I miei figli, Kamalei e Tiarè, ancora ci ridono sopra: “Prego, si sieda, c’è posto“. Mentre fuori, dietro le transenne, una fila disumana. Sarà che ancora non ci avevano fornito del cappellino da babbo Natale e il pass con la scritta ‘Staff’. Effettivamente il posto quest’anno c’è per tutti, sotto quella meraviglia della Galleria Principe di Napoli. A sedersi quasi un migliaio. Si aspetta il sindaco. Forse viene, forse no.

Il resto, un centinaio, sono volontari. Io e i miei figli fra questi. Kamalei e Tiarè distribuiscono pane e sorrisi. Il loro “tutore” si chiama Riccardo Borselli, si fa per dire, visto che Riccardo di anni ne ha solo 18 anni, ma lo fa da quando ne ha sei. Ha seguito il cuore di mamma, Annalaura di Luggo, eclettica artista, che ha incominciato a fare volontariato quando ancora non era di moda. Con loro anche l’avvocato penalista Olindo Preziosi. “Sono vent’anni che coinvolgo nomi della Napoli bene – dice Anna MartoranoFaccio scrivere una letterina a Babbo Natale dai bambini orfani che poi inoltro alle mamme mie amiche. Vedere lo stupore negli occhi di un bambino che aveva scritto che voleva un trenino elettrico e lo riceve per davvero, mi riempie di gioia. Lo so, sarà pure una goccia di carità in un mare d’indifferenza, ma ben venga questa goccia“.

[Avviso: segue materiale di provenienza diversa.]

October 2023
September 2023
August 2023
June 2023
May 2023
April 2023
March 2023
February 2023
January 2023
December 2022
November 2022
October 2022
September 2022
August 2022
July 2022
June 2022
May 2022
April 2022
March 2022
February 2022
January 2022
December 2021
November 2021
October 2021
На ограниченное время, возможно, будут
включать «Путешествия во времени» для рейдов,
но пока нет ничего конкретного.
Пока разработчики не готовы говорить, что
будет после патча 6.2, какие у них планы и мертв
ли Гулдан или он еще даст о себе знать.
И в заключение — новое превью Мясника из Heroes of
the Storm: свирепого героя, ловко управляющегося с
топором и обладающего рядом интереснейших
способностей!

Il banchetto natalizio ha inizio, fra musica, cori e concertini. E vi prego non fatemelo più chiamare la mensa dei poveri perché, anche solo per poche ore, loro, si sono sentiti come noi. Anzi, siamo noi a sentirci poveri, di spirito, di carità, di compassione. perché non si fa mai abbastanza.

Eravamo in tanti, troppi, anche solo per un giorno, a sentirci più buoni. Almeno a provarci.
Noi volontari in fila con il piatto in mano, pasta fumante, arrosto con patate, contorni. Il capo staff ci smista: tu a quel tavolo lì, tu in fondo, tu resta qui. I miei figli, che da me non prenderebbero un ordine, eseguono come soldatini.  Quando passa un recipiente con non so quanti chili di mozzarella di bufala si alza un vociare: “qui, qui, ne abbiamo avute solo tre…

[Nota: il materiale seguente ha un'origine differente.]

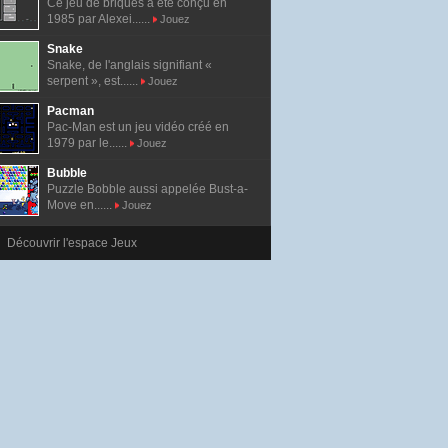
Ce jeu de briques a été conçu en
1985 par Alexei......
Jouez
Snake
Snake, de l'anglais signifiant «
serpent », est......
Jouez
Pacman
Pac-Man est un jeu vidéo créé en
1979 par le......
Jouez
Bubble
Puzzle Bobble aussi appelée Bust-a-
Move en......
Jouez
Découvrir l'espace Jeux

Annamaria fa la casalinga, viene ogni anno da Soccavo, da 21 anni, chiude un occhio quando uno di loro apre lo zainetto e di nascosto infila tutto in una busta di plastica: pasta, pesce, dolce, grissini… giustificandosi: “Tanto poi nello stomaco si mischia tutto…“. Mio figlio vuole regalare il suo cappellino natalizio, si avvicina al tavolo: troppe mani si alzano per un misero copricapo di panno lenci. Sguardi bui, volti senza ieri e senza domani. Un bicchiere di vino? La Protezione Civile vigila: non più di un bicchiere. Si vogliono evitare incidenti.

Gli imprenditore Stefano Cimaglia Gonzaga e Alfredo Barone Lumaga, motori del volontariato made in Naples, hanno provveduto in pochi giorni a trovare gli sponsor per riempire mille pacchi di Natale con panettoni, torroni e dolciumi vari. Una montagna di fagotti, pronti per la consegna.

Scherzi? – mi fa Stefano – Non vuoi mica scatenare la rissa. Ci vuole la protezione civile per metterli in fila per la consegna uno ad uno“.

Finita la festa, noi, al calduccio nelle nostre dimore. Loro, per strada, nelle loro casette di cartone.

*Januaria Piromallo con Kamelei e Tiare von Meister.